21-10-2014, 10:43 PM
Hi All

I am thinking of building a 3Axis CNC mill.

I have been looking online at what others have done and I see a lot of people using rollers on the axis motion. However, all "real" machine tools that I have worked with have used sliding steel-on-oil-on-steel surfaces. No wheels or rollers just flat surface on flat surface or v on v. Do I have the wrong impression of the professional stuff or is there a reason that home brewers do it differently?



22-10-2014, 07:57 AM
Many reasons, some for expediency, some related to usage.

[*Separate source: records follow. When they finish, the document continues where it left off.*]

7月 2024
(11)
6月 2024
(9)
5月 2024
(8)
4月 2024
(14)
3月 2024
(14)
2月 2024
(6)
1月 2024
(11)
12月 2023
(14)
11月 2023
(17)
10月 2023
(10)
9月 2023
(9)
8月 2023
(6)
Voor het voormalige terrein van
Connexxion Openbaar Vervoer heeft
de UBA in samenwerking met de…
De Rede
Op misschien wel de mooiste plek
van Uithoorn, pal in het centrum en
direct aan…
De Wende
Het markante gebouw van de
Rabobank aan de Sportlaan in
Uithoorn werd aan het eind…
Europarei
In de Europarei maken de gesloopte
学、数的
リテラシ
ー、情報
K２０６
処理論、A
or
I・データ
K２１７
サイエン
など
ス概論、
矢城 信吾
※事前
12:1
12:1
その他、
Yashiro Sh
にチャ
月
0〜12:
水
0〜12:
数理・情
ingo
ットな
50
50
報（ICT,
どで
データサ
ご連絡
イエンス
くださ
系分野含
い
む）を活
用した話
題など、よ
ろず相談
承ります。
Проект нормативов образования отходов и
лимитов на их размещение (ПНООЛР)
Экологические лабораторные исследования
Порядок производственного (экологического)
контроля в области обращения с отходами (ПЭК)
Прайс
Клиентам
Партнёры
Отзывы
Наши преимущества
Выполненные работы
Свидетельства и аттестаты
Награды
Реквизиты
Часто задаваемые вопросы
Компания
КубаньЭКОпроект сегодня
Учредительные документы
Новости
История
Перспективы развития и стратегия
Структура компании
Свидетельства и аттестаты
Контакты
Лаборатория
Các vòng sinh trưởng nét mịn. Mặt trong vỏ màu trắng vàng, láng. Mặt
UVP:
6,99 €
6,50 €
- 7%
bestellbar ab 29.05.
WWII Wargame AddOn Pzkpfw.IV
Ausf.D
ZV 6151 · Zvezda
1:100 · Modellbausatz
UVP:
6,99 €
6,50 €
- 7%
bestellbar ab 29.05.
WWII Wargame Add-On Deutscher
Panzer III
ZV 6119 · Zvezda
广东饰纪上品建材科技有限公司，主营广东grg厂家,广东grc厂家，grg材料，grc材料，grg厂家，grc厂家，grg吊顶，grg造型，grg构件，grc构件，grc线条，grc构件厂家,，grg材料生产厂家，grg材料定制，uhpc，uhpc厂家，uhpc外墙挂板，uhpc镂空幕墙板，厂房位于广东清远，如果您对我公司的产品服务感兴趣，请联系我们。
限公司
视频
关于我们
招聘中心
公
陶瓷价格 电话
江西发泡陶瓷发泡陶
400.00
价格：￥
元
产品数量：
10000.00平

You say 'mill' so I'm assuming a small (relatively) moving table in X & Y. At those sizes, and if you have the means to create, classic dovetail/gib arrangements work, but need far more torque from motors to overcome stiction.

For home build, and for larger machines, linear bearings, particularly profiled rails, are far easier to use and their low friction allows for much higher feed rates with smaller motors. Often these machines will be designed to cut wood as well as alloy. Sawdust and oiled steel/steel dovetails don't play together well.

I think you'll find many very large commercial HSM machines use rails as well these days.

22-10-2014, 09:43 AM
One advantage of a linear guide system with sliding contact (e.g. dovetails) is that you get large areas in contact with an oil layer in between, which is much better for damping than bearings with point contact. But as irving said, most modern machines seem to use rails now as there's other ways to alleviate problems with resonance.

22-10-2014, 07:54 PM
It all depends on how much money you spend. Lots of top end machines still use box ways combined with turcite, as they give a sturdier setup with the natural damping of cast iron and the turcite reduces stiction compared with conventional metal on metal. The issue with linear ways is you effectively introduce a bit springy steel into the machine, however linear rails implemented correctly it's not that big an issue.

Off course linear rails have the advantages of having less stiction, require pretty much no maintenance over their life, and are far easier to replace if they do happen to wear out.